_Collected data_
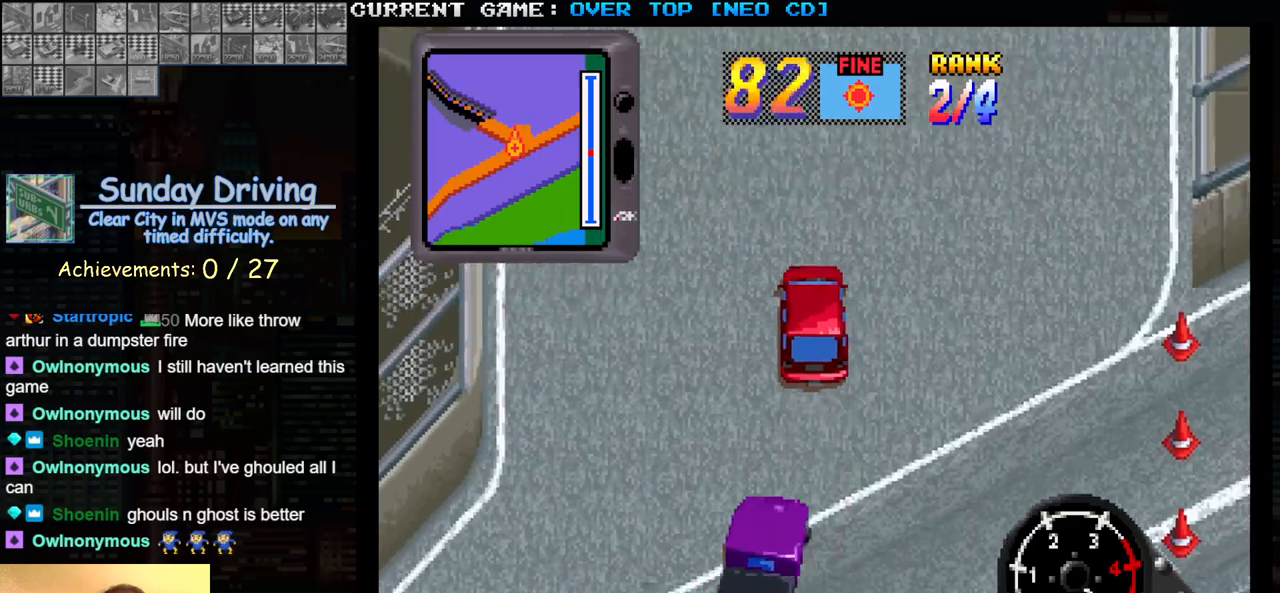
{"buttons": ["SQUARE", "R1"], "left_stick": "center", "events": [[383, "left_stick", "center"], [450, "R1", "down"]]}
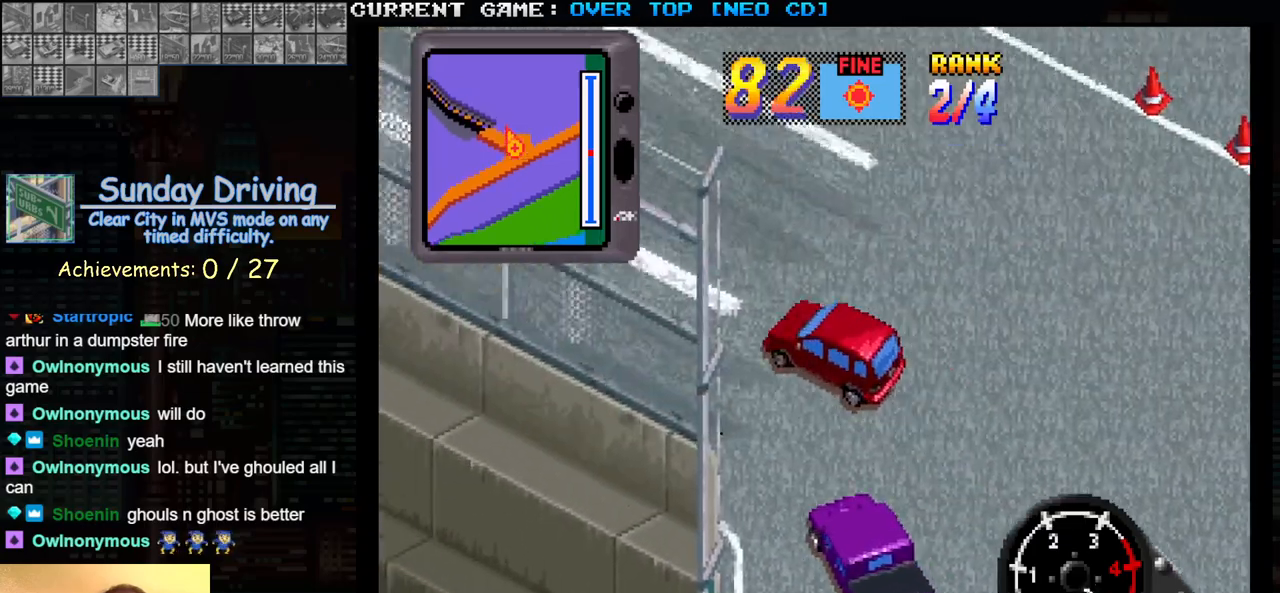
{"buttons": ["SQUARE", "R1"], "left_stick": "center", "events": [[33, "left_stick", "left"], [283, "left_stick", "center"]]}
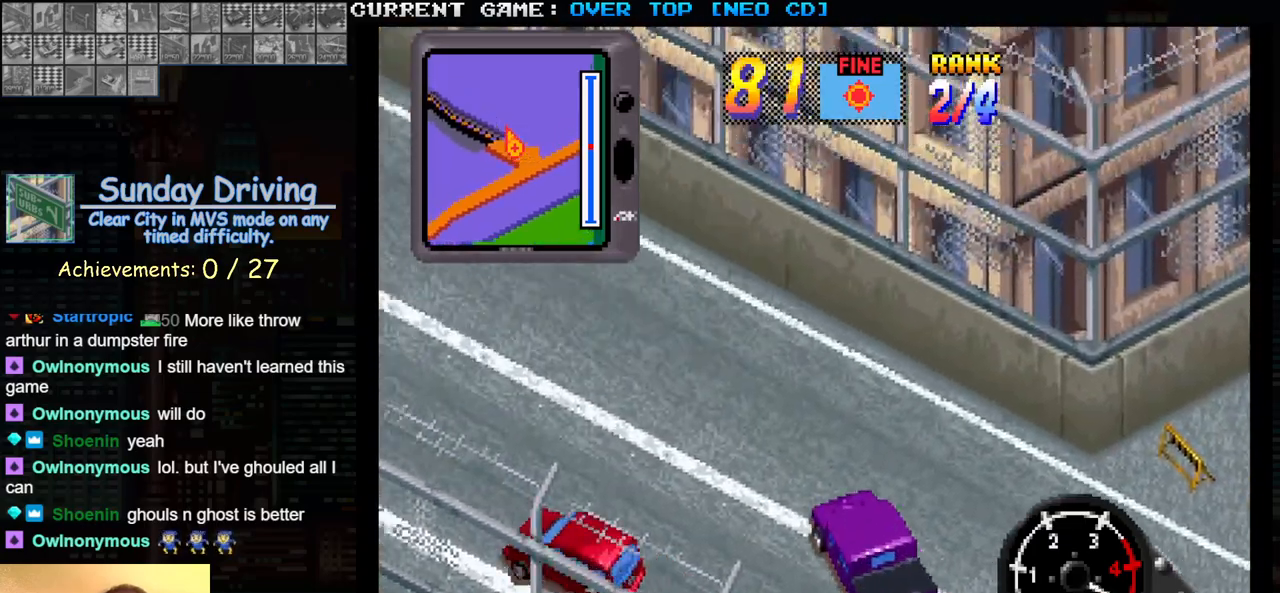
{"buttons": ["SQUARE", "R1"], "left_stick": "left", "events": [[17, "left_stick", "left"], [267, "left_stick", "center"], [417, "left_stick", "left"]]}
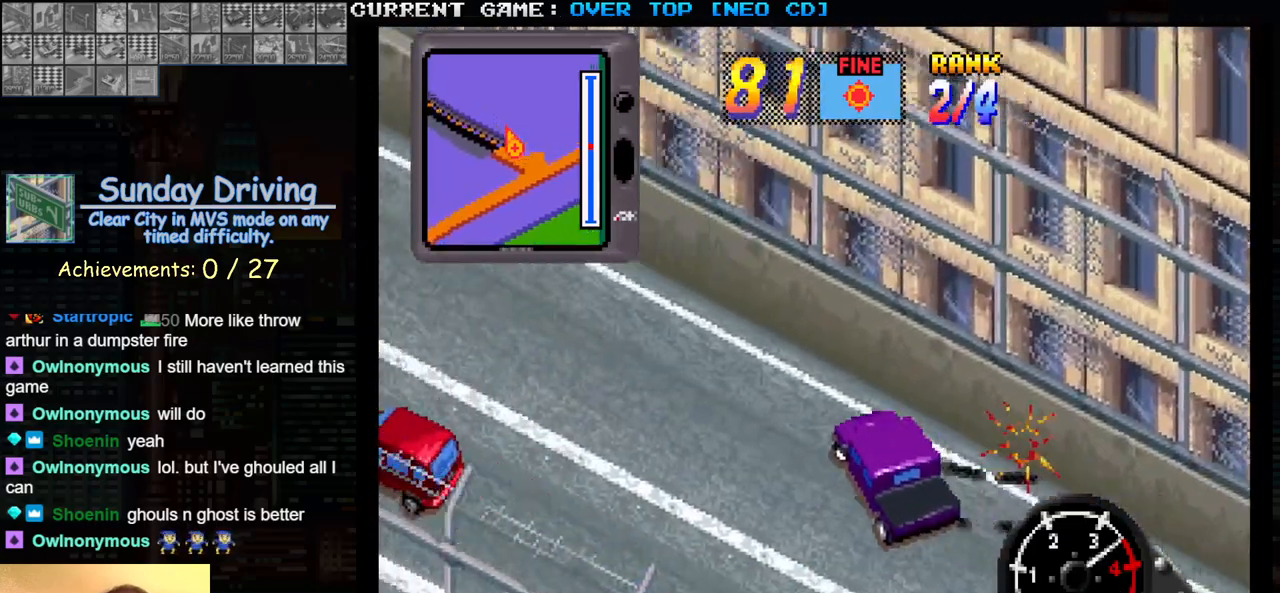
{"buttons": ["SQUARE"], "left_stick": "left", "events": [[367, "R1", "up"]]}
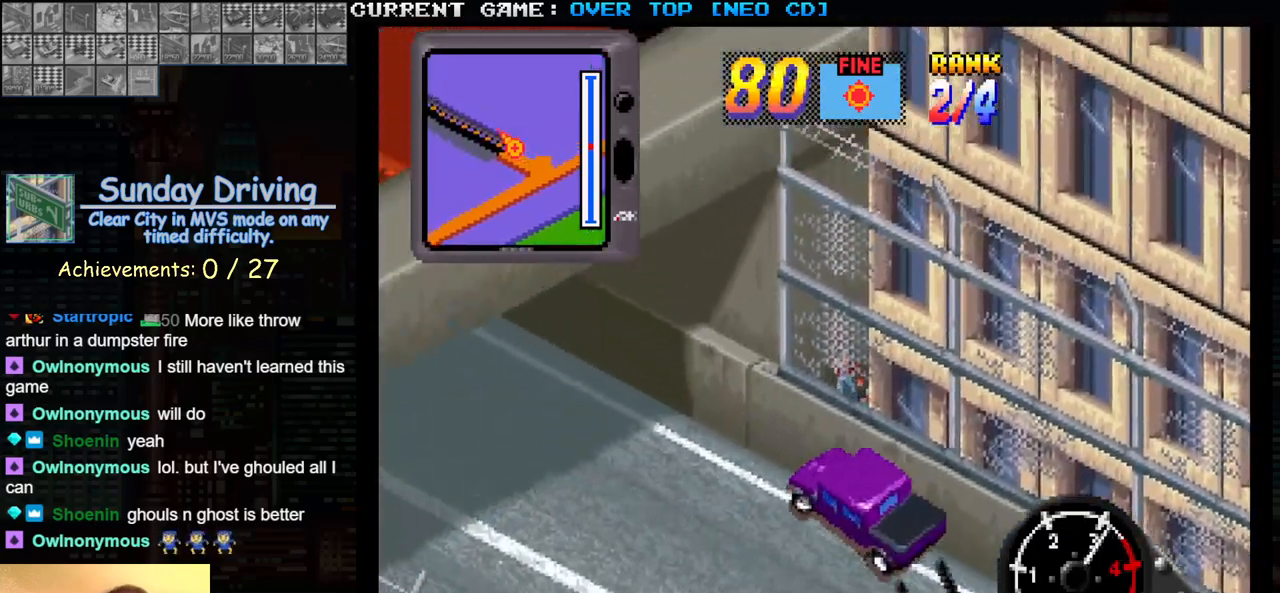
{"buttons": ["SQUARE"], "left_stick": "center", "events": [[67, "left_stick", "center"], [333, "left_stick", "right"], [450, "left_stick", "center"]]}
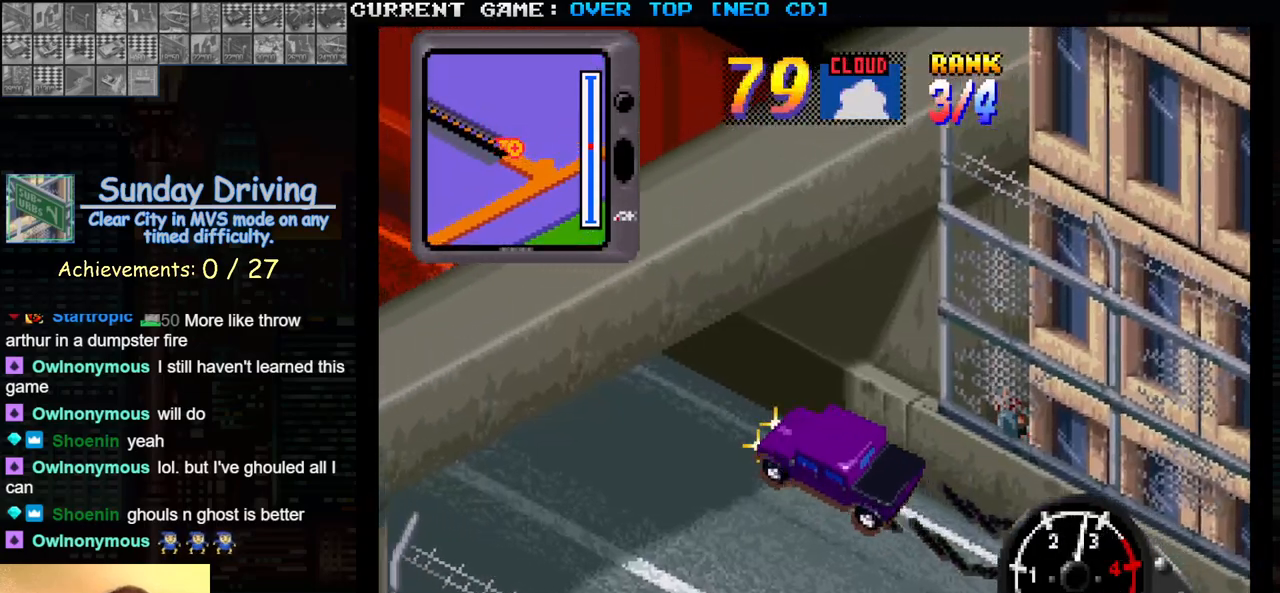
{"buttons": [], "left_stick": "center", "events": [[350, "SQUARE", "up"]]}
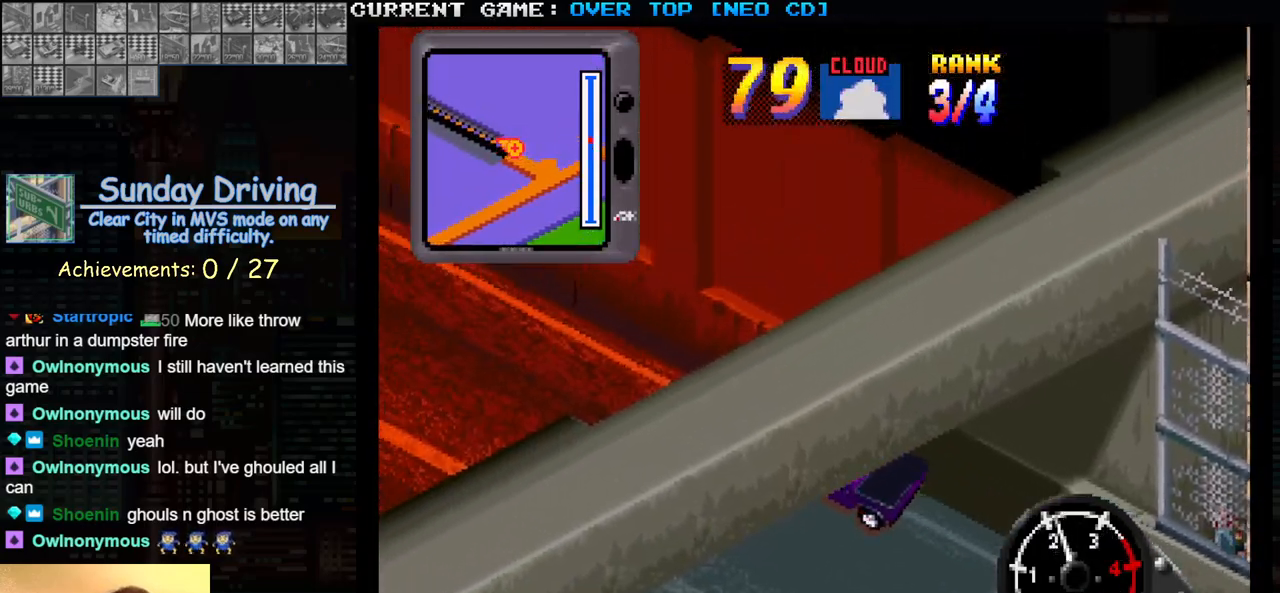
{"buttons": [], "left_stick": "center", "events": []}
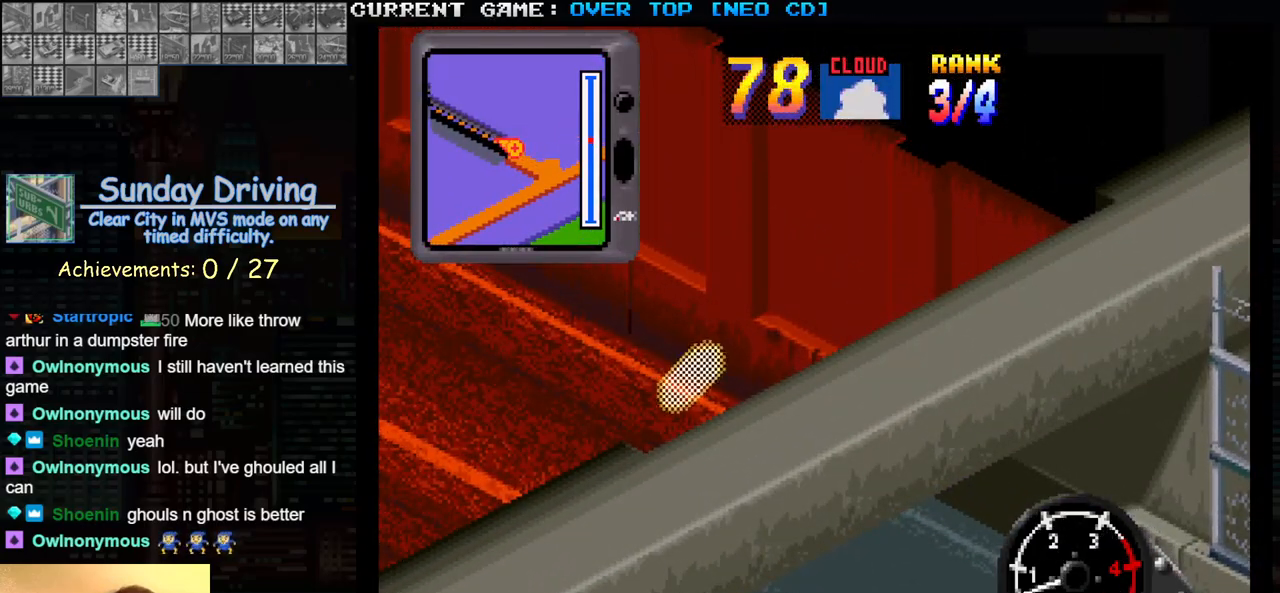
{"buttons": [], "left_stick": "center", "events": []}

_Brief_
Once the pictures are removed, print all the remaining data exactly as it stands.

_Written answer_
{"buttons": ["SQUARE", "R1"], "left_stick": "center", "events": [[383, "left_stick", "center"], [450, "R1", "down"]]}
{"buttons": ["SQUARE", "R1"], "left_stick": "center", "events": [[33, "left_stick", "left"], [283, "left_stick", "center"]]}
{"buttons": ["SQUARE", "R1"], "left_stick": "left", "events": [[17, "left_stick", "left"], [267, "left_stick", "center"], [417, "left_stick", "left"]]}
{"buttons": ["SQUARE"], "left_stick": "left", "events": [[367, "R1", "up"]]}
{"buttons": ["SQUARE"], "left_stick": "center", "events": [[67, "left_stick", "center"], [333, "left_stick", "right"], [450, "left_stick", "center"]]}
{"buttons": [], "left_stick": "center", "events": [[350, "SQUARE", "up"]]}
{"buttons": [], "left_stick": "center", "events": []}
{"buttons": [], "left_stick": "center", "events": []}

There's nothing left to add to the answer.